Provided material
□ □ □ □

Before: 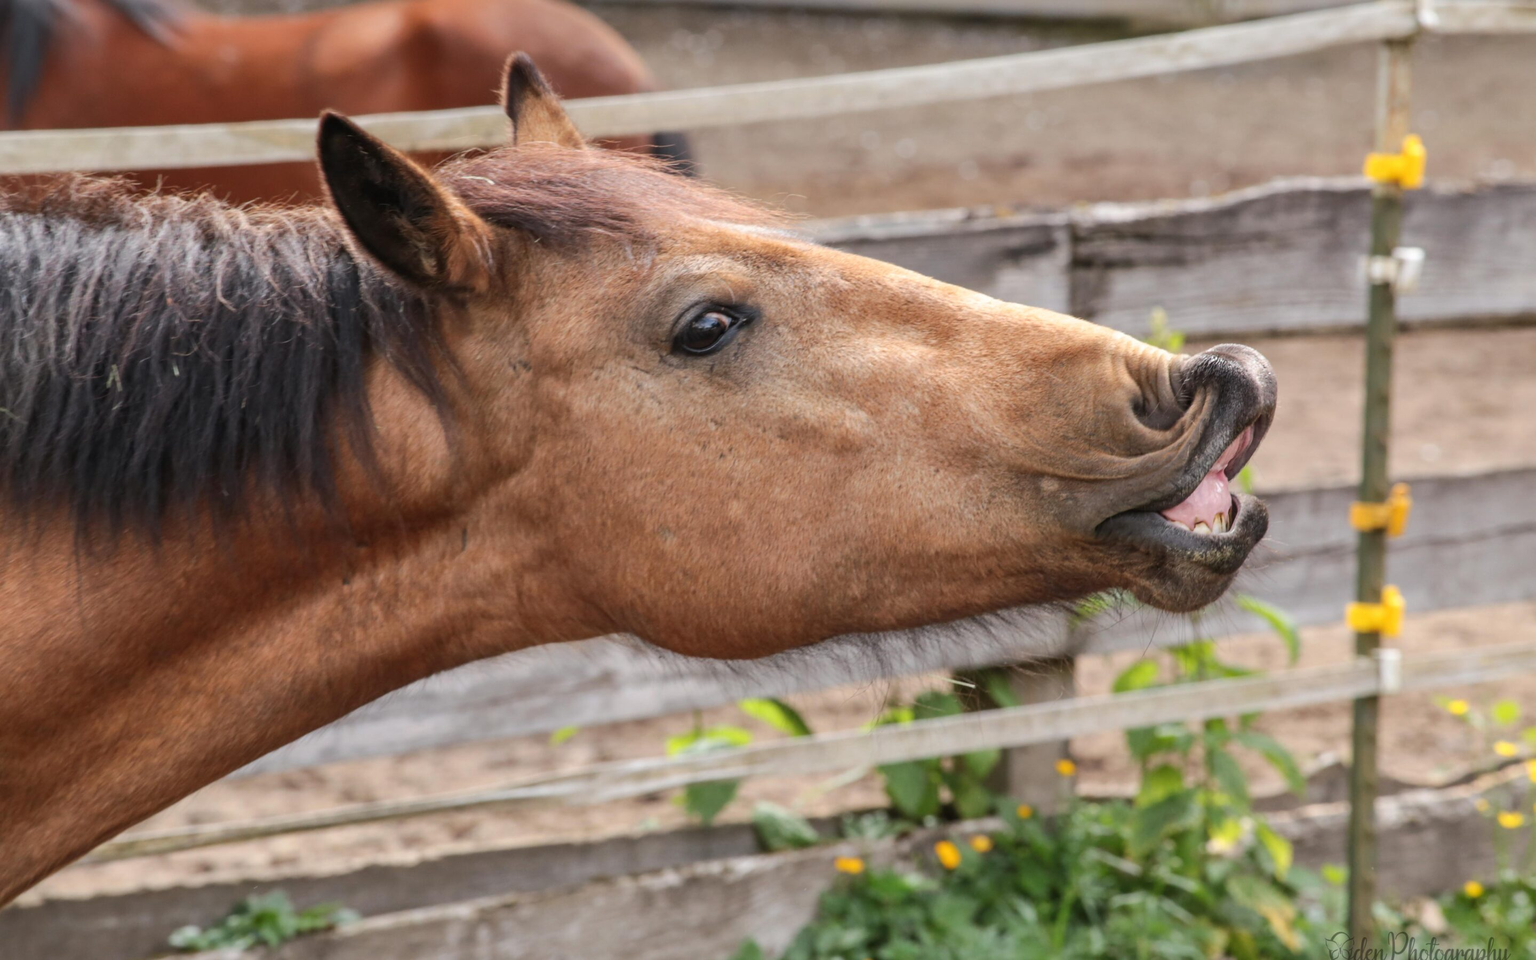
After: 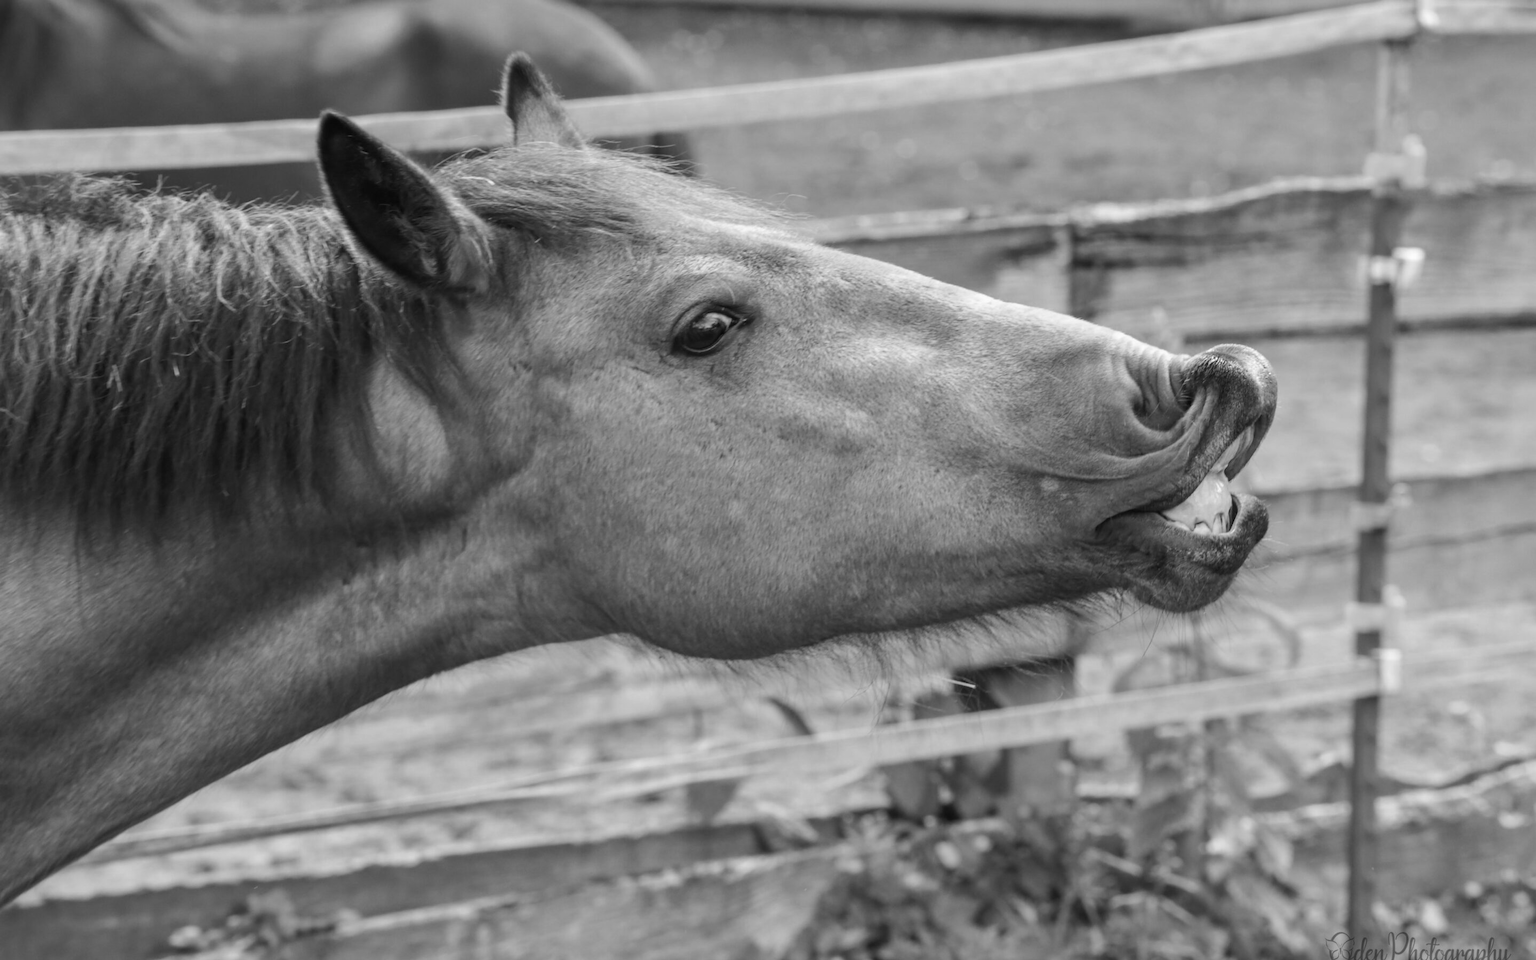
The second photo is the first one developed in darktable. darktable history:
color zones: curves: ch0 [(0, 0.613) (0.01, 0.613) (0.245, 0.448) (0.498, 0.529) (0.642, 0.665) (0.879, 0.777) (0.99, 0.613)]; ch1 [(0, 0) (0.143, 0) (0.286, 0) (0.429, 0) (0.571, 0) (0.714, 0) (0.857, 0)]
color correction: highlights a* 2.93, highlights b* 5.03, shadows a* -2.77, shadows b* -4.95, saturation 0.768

□ □ □ □

Task details
Can you convert all the records above into a two-column CSV with the columns "prompt" and "edit", one row per record? Put each field in quotes, turn line breaks into spaces, and leave the pictures out.

The response
prompt,edit
"Before: After: The second photo is the first one developed in darktable. darktable history:","color zones: curves: ch0 [(0, 0.613) (0.01, 0.613) (0.245, 0.448) (0.498, 0.529) (0.642, 0.665) (0.879, 0.777) (0.99, 0.613)]; ch1 [(0, 0) (0.143, 0) (0.286, 0) (0.429, 0) (0.571, 0) (0.714, 0) (0.857, 0)] color correction: highlights a* 2.93, highlights b* 5.03, shadows a* -2.77, shadows b* -4.95, saturation 0.768"